◆ **JOB**
Could you quote, exactly as they stand, the lines running from the one with "input set_s;" to the final line of the material?
━━━ DATA TO EXAMINE
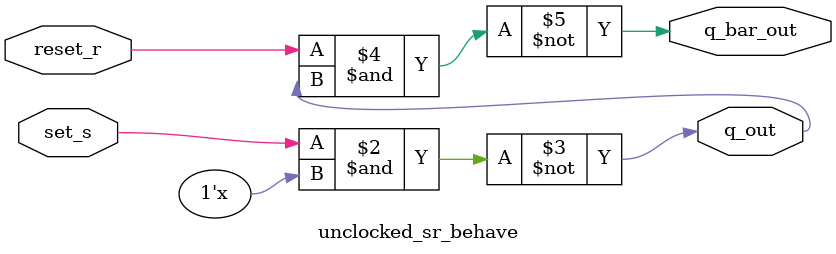
<source format=v>
module unclocked_sr_behave(set_s,reset_r,q_out,q_bar_out);
input set_s;
input reset_r;
output reg q_out, q_bar_out;
always@(set_s,reset_r)
 begin
    q_out=~(set_s&q_bar_out);
    q_bar_out=~(reset_r&q_out);
 end
 
 endmodule
 

</source>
━━━━━━
◆ **SOLUTION TO THE EXERCISE**
input set_s;
input reset_r;
output reg q_out, q_bar_out;
always@(set_s,reset_r)
 begin
    q_out=~(set_s&q_bar_out);
    q_bar_out=~(reset_r&q_out);
 end
 
 endmodule
 

</source>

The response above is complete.